Is there anything we can do to provide a means to support digital rights
management in Atom feeds or systems?
*
PICS (Platform for Internet Content Selection) provides a means to tag content
to facilitate content selection, rating services, filtering, signing and
privacy. We need to consider how PICS relates to the world of
blogging.
* P3P (Platform for Privacy Preferences) was designed with web sites in
mind. Does P3P work for the kind of systems that would be developed
using Atom, the Atom API, and other blogging components? Does P3P need
to be extended to address blogging related issues?
* Various efforts have been made to support "categories" as
meta-data in blogs and blog entries. Most have failed. It seems like these
efforts should be formally linked to similar efforts such as the ISO
Topic Map or the XTM standards. Ideally, any solution for blogs would also work
well in non-blog environments. Do we need standardization of things like
"subject indicators" or do the existing standards do the
job?
These are just some of the issues that rise out of the general problem of
blogging. Frankly, I think what is really going on here is that in the blogging
world, we're experimenting with and defining much more than just blogs. What
we're really doing is working out the details of a whole new way of interacting
with the web. Now, as we are passing from the stage of initial experimentation
to a stage of consolidation behind an initial set of formal standards, I think
we need to expand our vision to include the full range of issues that have been
raised. We also need to think about how the web-at-large can benefit from what
we've learned in the laboratory of blogging.
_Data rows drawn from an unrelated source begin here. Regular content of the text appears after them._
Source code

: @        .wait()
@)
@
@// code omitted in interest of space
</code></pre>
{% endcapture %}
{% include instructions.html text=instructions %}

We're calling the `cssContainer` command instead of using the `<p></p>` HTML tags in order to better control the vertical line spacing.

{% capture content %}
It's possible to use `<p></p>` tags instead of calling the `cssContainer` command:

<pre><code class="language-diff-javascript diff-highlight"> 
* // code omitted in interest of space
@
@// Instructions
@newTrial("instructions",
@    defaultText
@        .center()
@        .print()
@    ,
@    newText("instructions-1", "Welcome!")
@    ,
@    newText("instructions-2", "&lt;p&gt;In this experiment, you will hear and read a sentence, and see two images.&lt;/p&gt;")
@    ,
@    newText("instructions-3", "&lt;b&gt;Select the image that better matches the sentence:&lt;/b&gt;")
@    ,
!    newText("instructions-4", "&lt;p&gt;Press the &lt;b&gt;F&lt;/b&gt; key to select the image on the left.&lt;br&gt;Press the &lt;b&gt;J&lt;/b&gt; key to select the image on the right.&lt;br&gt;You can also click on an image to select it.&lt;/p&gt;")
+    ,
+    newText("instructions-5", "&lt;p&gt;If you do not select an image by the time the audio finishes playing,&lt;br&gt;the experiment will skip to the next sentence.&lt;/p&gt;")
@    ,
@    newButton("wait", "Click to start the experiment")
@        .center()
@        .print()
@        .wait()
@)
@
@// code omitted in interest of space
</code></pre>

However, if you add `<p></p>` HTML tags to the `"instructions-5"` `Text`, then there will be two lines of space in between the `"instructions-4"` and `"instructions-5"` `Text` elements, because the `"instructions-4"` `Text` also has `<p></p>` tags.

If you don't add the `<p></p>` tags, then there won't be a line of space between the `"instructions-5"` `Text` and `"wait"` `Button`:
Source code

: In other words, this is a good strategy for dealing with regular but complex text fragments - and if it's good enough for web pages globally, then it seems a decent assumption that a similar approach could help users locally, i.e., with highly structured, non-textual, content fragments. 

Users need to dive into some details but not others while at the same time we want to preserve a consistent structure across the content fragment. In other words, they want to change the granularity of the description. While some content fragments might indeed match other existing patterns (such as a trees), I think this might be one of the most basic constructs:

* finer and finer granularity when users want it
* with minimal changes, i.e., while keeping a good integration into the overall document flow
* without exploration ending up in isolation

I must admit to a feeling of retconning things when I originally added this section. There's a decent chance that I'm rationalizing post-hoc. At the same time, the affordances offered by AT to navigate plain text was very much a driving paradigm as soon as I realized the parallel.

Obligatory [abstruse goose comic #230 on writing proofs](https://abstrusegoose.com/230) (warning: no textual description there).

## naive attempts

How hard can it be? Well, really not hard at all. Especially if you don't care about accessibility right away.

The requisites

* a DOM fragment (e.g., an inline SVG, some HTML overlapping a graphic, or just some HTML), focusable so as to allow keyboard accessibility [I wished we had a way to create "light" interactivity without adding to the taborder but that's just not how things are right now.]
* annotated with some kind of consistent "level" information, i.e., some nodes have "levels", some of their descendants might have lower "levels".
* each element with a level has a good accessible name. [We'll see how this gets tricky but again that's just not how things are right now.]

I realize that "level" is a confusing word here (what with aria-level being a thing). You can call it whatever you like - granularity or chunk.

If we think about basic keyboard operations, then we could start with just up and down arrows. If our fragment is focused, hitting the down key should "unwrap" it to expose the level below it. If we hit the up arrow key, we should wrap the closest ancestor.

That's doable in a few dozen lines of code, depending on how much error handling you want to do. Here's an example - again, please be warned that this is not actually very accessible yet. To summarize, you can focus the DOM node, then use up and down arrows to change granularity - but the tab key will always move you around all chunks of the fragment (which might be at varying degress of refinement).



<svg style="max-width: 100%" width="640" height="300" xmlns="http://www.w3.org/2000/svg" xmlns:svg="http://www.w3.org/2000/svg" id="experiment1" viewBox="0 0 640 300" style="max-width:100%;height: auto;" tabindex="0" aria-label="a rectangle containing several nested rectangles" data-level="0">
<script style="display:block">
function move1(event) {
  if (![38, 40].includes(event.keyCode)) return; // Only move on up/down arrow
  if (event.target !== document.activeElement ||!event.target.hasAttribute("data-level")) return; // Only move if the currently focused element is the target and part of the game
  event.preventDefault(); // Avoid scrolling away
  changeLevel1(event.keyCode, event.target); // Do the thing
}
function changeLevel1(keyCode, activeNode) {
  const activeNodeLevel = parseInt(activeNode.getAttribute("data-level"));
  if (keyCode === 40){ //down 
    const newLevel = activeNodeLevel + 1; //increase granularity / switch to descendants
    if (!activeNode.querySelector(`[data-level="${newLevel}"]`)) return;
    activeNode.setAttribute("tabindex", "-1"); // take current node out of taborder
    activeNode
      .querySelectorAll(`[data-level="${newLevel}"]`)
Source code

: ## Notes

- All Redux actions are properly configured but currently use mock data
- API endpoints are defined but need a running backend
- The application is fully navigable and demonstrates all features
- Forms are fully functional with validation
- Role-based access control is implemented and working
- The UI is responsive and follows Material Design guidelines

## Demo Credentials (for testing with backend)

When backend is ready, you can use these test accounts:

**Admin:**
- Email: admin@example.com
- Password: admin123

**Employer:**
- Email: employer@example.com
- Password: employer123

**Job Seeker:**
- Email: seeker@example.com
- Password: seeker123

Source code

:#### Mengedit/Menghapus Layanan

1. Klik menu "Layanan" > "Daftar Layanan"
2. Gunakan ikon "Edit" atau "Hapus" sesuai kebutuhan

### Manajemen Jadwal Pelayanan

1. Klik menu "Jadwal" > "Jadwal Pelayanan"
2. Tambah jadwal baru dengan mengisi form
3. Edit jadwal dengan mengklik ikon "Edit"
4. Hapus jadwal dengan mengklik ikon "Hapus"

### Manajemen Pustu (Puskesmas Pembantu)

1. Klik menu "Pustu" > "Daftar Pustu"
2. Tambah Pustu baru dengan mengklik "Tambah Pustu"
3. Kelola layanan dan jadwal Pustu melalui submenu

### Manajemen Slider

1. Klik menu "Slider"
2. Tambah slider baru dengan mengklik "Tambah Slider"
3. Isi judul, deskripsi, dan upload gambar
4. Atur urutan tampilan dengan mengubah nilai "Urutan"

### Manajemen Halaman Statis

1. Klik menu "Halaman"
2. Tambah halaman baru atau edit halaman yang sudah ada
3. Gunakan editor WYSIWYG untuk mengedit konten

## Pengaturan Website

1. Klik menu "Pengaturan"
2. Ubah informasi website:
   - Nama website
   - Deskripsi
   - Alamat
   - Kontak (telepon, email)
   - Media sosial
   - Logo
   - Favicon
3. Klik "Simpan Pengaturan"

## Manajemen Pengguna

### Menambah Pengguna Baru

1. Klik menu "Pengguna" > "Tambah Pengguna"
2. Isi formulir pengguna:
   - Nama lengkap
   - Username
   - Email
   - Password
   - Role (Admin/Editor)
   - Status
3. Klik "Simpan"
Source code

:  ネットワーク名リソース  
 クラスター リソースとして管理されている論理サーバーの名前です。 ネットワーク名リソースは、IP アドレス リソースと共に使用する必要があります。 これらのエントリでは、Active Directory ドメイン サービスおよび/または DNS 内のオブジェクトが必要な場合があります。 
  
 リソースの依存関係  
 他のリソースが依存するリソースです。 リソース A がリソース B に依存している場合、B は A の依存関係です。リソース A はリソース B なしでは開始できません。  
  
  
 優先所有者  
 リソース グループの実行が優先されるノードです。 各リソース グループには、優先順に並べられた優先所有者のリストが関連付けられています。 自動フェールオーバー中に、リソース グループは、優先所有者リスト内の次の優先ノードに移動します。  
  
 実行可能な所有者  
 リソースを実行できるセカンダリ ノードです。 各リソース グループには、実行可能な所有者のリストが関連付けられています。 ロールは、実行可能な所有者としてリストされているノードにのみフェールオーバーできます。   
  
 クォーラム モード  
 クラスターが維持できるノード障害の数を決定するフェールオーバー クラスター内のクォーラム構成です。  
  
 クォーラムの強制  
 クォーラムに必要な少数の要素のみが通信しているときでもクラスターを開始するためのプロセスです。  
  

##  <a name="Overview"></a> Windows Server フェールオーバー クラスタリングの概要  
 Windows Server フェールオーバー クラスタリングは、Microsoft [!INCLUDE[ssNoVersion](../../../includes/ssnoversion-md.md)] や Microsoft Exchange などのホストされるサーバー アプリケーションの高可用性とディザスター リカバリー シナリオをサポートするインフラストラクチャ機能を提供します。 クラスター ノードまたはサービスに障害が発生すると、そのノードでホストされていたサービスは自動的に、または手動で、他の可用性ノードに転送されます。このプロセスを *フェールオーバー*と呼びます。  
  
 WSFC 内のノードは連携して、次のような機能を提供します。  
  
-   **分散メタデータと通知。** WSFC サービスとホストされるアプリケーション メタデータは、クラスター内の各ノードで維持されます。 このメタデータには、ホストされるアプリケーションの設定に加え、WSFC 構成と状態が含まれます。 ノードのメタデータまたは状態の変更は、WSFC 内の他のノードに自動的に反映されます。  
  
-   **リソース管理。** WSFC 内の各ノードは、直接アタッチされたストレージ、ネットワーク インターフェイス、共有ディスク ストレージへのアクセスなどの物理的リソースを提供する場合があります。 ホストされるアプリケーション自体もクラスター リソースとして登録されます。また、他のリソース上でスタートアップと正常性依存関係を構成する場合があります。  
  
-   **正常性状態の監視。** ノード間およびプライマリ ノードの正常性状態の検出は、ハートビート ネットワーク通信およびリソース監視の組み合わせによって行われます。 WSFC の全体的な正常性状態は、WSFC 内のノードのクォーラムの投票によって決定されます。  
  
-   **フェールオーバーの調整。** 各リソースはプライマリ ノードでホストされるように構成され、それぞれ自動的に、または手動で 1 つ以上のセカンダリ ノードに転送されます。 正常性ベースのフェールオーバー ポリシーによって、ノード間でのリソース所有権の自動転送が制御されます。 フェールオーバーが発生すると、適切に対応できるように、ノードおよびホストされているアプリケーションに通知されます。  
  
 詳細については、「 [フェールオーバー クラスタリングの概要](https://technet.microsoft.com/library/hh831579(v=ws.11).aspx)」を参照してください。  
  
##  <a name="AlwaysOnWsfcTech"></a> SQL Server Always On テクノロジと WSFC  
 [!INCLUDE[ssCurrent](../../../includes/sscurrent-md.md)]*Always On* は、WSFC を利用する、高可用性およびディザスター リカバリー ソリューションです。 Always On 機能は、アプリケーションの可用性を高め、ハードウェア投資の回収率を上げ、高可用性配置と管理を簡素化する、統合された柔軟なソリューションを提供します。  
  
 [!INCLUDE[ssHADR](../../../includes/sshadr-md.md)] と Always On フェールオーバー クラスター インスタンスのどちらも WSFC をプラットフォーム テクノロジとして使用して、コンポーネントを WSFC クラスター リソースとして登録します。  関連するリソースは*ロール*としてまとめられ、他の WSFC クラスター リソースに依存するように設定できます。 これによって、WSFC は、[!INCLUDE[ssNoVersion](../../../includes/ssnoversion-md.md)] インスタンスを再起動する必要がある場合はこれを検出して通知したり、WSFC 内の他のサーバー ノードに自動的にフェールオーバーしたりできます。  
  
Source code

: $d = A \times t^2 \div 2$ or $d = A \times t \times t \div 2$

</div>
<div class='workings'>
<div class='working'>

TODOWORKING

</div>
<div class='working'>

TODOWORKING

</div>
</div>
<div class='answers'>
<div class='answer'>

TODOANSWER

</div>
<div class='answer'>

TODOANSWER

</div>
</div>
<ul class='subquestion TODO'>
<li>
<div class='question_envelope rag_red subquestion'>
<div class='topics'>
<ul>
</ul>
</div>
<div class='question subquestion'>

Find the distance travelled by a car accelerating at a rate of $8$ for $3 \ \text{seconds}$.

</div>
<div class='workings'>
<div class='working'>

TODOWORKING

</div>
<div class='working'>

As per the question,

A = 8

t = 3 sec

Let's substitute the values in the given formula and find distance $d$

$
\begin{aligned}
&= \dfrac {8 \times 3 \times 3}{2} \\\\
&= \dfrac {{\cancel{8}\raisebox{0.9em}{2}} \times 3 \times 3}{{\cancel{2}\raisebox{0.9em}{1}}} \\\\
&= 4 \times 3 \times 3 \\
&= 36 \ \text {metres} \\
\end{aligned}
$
As said before, blogging is much more than just a file format and an API.
Atom and its API should only be considered the first of many steps in defining
how blogging, and this style of web use, are to be pursued in the future.
Whatever forum we use to define the first steps on this road should be a forum
which will be appropriate for resolution and discussion of the other issues as
well.
Is the W3C willing and able to deal with more than just the immediate
issue of format and API? Is the W3C willing, able, and the best forum to deal
with the overall problem of bloggging?
bob wyman